L'homme politique camerounais Shanda Tonme a rendu un vibrant hommage à deux officiers des forces de défense camerounaises, tombés au champ d'honneur le 11 février 2016, lors d'une attaque de Boko Haram. Le Lieutenant-Colonel Beltus Nkwene Ekwele, âgé de 39 ans, et le Capitaine Emmanuel Pipwoh Yari, âgé de 31 ans, ont perdu la vie alors qu'ils étaient en mission à la tête de leurs unités.
Dans son hommage, Shanda Tonme a souligné l'importance de la mémoire et de la solidarité envers ceux qui se sacrifient pour la nation. Il a insisté sur le devoir de compassion envers les familles endeuillées, les veuves et les orphelins laissés derrière. Il a également plaidé pour une conscience mémorielle permanente, capable de susciter la solidarité et la compassion au sein de la nation.
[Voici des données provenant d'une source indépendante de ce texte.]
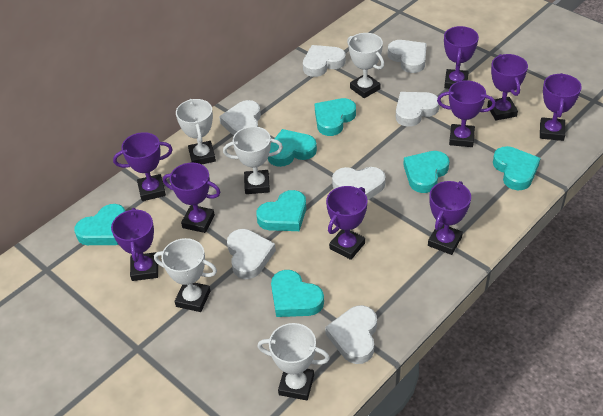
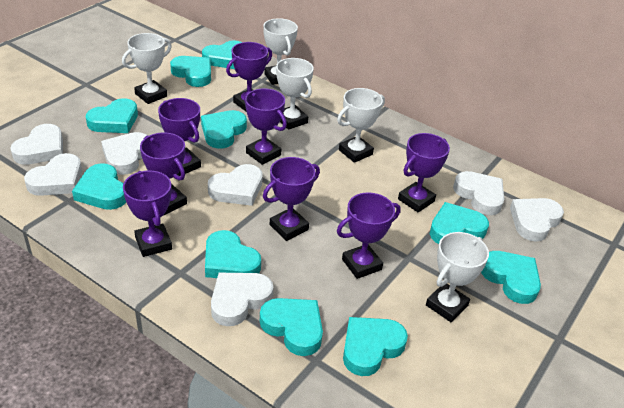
purple trophy: [111,208,158,281] [113,132,173,201] [163,163,221,233] [326,186,367,260] [428,181,471,255] [437,80,496,147] [444,26,479,89] [487,54,528,120] [540,73,582,141] = 9 -> [123,171,172,257] [140,132,187,215] [158,98,201,176] [226,42,272,112] [244,88,287,165] [263,157,320,241] [337,192,401,279] [398,133,450,212] = 8
turquoise heart: [74,204,125,245] [256,190,306,231] [268,129,317,167] [271,270,324,317] [315,98,356,136] [403,151,450,193] [493,146,540,190] = 7 -> [72,163,126,210] [86,98,138,133] [170,56,211,87] [201,110,247,149] [202,40,242,69] [205,230,261,278] [260,298,323,356] [343,317,408,376] [430,202,489,244] [481,251,541,304] = 10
M. Tonme a par ailleurs critiqué ceux qui, selon lui, se complaisent dans la critique stérile et la dévalorisation des institutions, soulignant la nécessité de s'élever au-dessus des querelles et de se ranger aux côtés de ce qui représente la République. Il a salué la décision du tribunal militaire de Yaoundé concernant des faits antérieurs, y voyant un signe de gouvernance militaire responsable.
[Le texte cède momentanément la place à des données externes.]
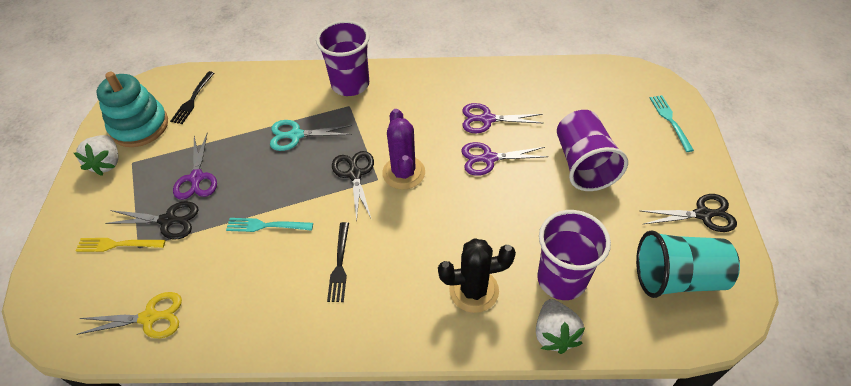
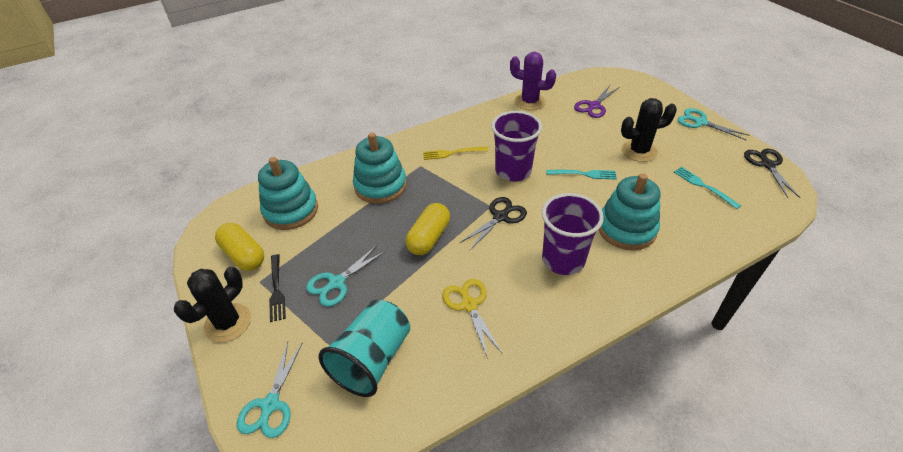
black cactus: [438,238,516,313] = 1 -> [174,267,251,343] [621,98,677,162] = 2
black fork: [170,71,214,124] [327,222,349,302] = 2 -> [269,254,286,322] = 1
black scissors: [105,201,198,239] [332,151,374,221] [641,194,737,232] = 3 -> [460,197,527,250] [744,149,800,198] = 2
purple cup: [316,20,370,96] [537,210,611,300] [557,110,628,191] = 3 -> [491,111,542,181] [542,193,604,275] = 2
purple scissors: [173,134,217,200] [461,142,548,176] [462,103,544,133] = 3 -> [574,85,619,118] = 1
turquoise scissors: [270,120,352,151] = 1 -> [237,342,303,438] [306,245,386,307] [678,108,750,140] = 3
turquoise stacking toy: [96,72,168,147] = 1 -> [258,157,318,230] [353,132,407,204] [598,173,660,250] = 3
white strawberry: [74,135,119,176] [536,299,585,354] = 2 -> none = 0
yellow capsule: none = 0 -> [215,223,264,271] [405,203,450,255] = 2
En plus de rendre hommage aux deux officiers tués le 11 février 2016, Shanda Tonme a également tenu à honorer la mémoire des trente-quatre éléments du Bataillon d'intervention rapide (BIR) disparus en mer, du lieutenant Ndonkeng, ainsi que de tous les autres soldats tombés au champ d'honneur à travers le pays. Il a réitéré son appel en faveur de l'institution d'une journée spéciale dédiée aux forces de défense et de sécurité, afin de renforcer les liens entre la nation et ses protecteurs.
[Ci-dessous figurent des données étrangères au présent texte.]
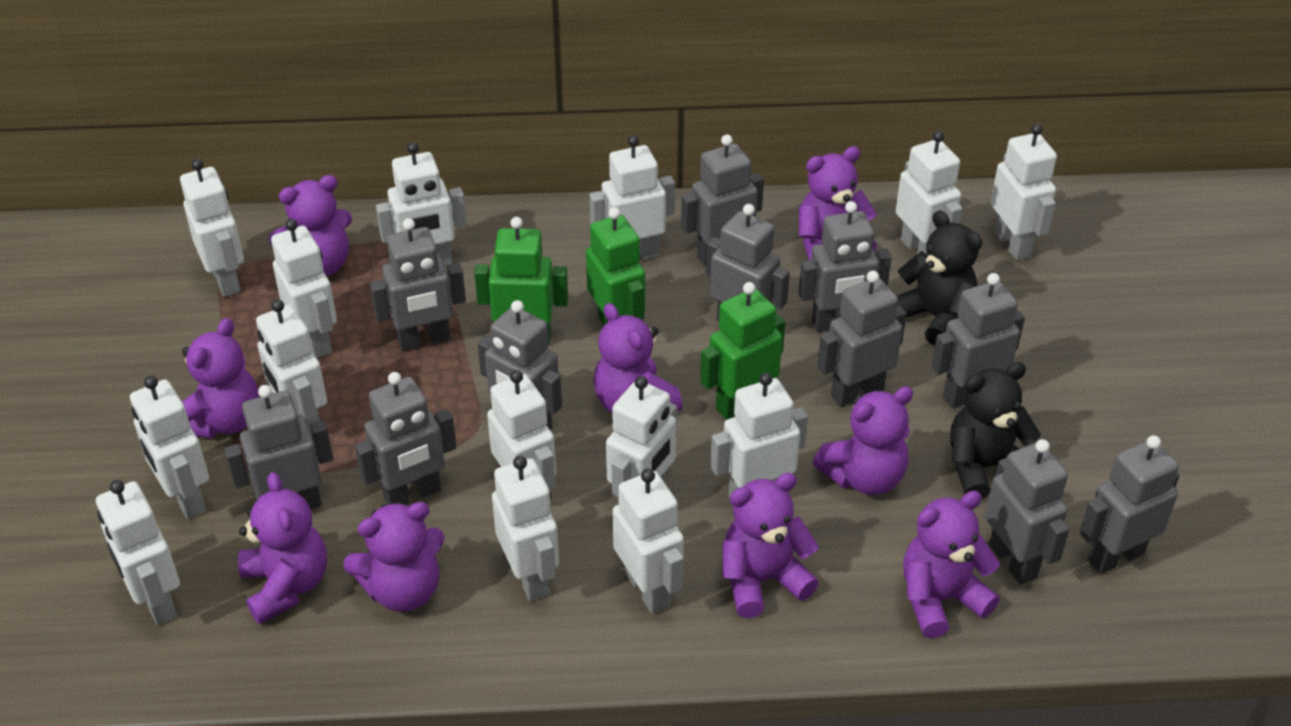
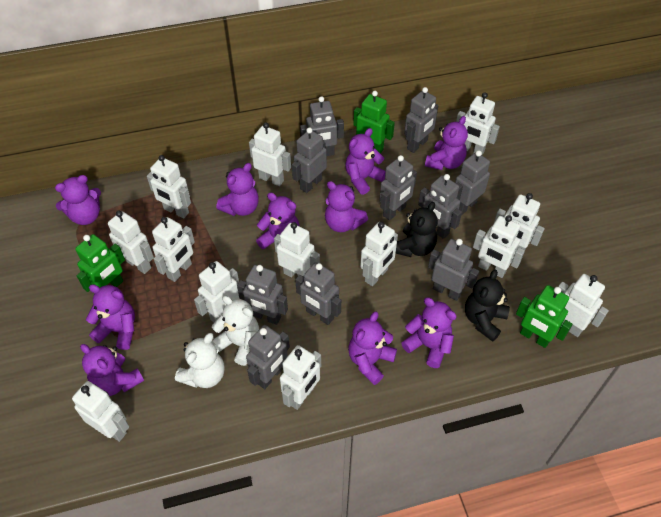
grey robot: [224,385,333,509] [355,372,457,505] [370,218,466,351] [478,300,562,430] [681,134,764,267] [706,204,790,321] [798,201,892,332] [817,271,907,407] [931,273,1025,408] [985,439,1070,584] [1080,435,1179,574] = 11 -> [237,265,288,325] [246,325,290,389] [292,127,327,193] [295,262,341,325] [300,96,344,156] [379,155,417,220] [404,87,438,153] [418,174,462,239] [428,239,479,301] [455,150,490,215] = 10
purple teddy bear: [182,318,259,439] [238,472,327,624] [269,175,352,276] [343,502,445,612] [594,303,683,413] [722,473,819,618] [799,146,877,260] [813,386,913,495] [903,491,1000,639] = 9 -> [55,175,101,225] [80,344,144,396] [86,284,135,350] [216,163,259,216] [256,192,300,249] [325,181,368,232] [345,128,385,195] [348,312,397,385] [401,297,457,368] [425,116,468,170] = 10
white robot: [96,480,180,625] [130,376,209,519] [180,159,244,297] [256,299,327,439] [271,219,337,358] [376,142,467,265] [487,370,556,489] [492,456,559,601] [590,135,675,260] [606,376,677,505] [613,469,684,614] [710,372,808,497] [896,131,962,255] [991,124,1057,261] = 14 -> [72,381,129,442] [108,211,154,274] [147,155,191,219] [152,217,195,282] [194,261,240,323] [249,123,291,186] [274,222,320,277] [280,345,321,410] [360,222,398,286] [456,92,500,155] [473,215,525,278] [494,193,545,250] [558,274,609,337] = 13
white teddy bear: none = 0 -> [175,333,225,388] [212,296,259,366] = 2

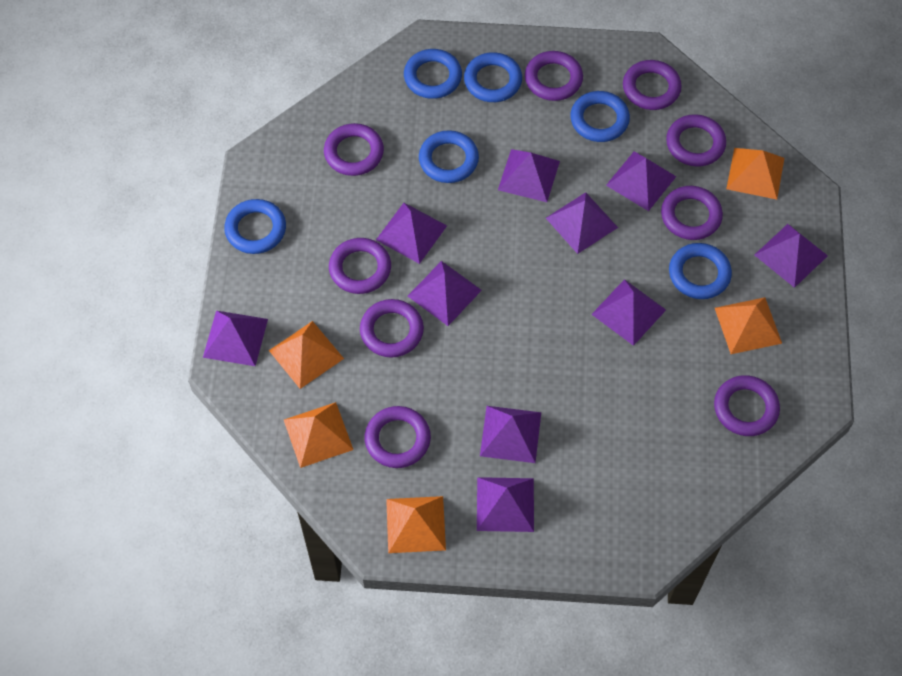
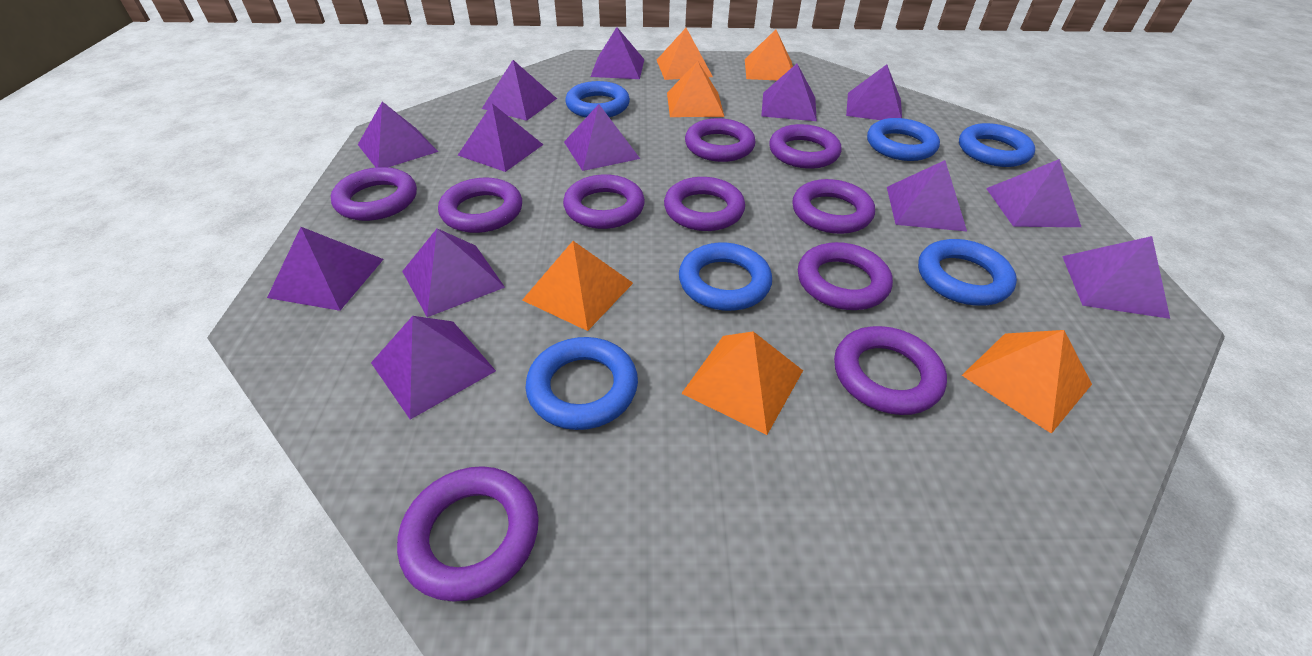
orange pyramid: [269,321,344,389] [284,402,353,468] [386,496,446,553] [715,297,782,354] [726,148,784,200] = 5 -> [522,241,633,331] [657,28,713,80] [667,61,724,117] [681,331,803,435] [745,29,793,80] [962,330,1092,434] = 6
purple pyramid: [203,311,268,366] [376,203,447,264] [408,261,482,326] [477,477,534,532] [480,406,541,463] [498,149,560,202] [546,192,618,254] [591,279,666,346] [606,151,676,211] [755,224,828,288] = 10 -> [267,227,384,311] [358,102,438,168] [371,316,496,420] [402,228,505,317] [458,104,543,172] [482,60,557,121] [564,104,640,171] [590,27,644,79] [761,64,817,121] [846,64,902,120] [887,160,967,232] [986,159,1081,227] [1062,236,1170,319] = 13
purple ring: [324,123,384,176] [329,238,391,294] [360,299,424,358] [364,406,431,468] [525,51,583,101] [623,60,682,110] [661,186,723,240] [666,114,726,167] [714,375,780,436] = 9 -> [331,167,417,221] [397,466,539,602] [438,178,522,233] [563,174,645,229] [664,177,745,231] [685,118,756,162] [769,124,841,169] [792,179,875,234] [798,242,893,310] [834,326,947,415] = 10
Boko Haram, qui cherche à établir un état islamique dans le nord-est du Nigeria, a mené une campagne de violence qui a fait des milliers de morts et des millions de personnes déplacées. Les attaques se sont étendues au-delà des frontières du Nigeria, touchant notamment le Cameroun, qui a été la cible d'attentats suicides. Récemment, en mars 2025, au moins dix soldats camerounais ont été tués lors d'une attaque de Boko Haram contre un poste militaire. En mai 2025, trois autres soldats ont été tués lors d'un raid du groupe terroriste. Ces événements soulignent la menace persistante que représente Boko Haram pour la sécurité du Cameroun et de la région. La reconnaissance et l'hommage aux soldats qui luttent contre ce groupe terroriste sont essentiels pour maintenir le moral des troupes et renforcer la solidarité nationale.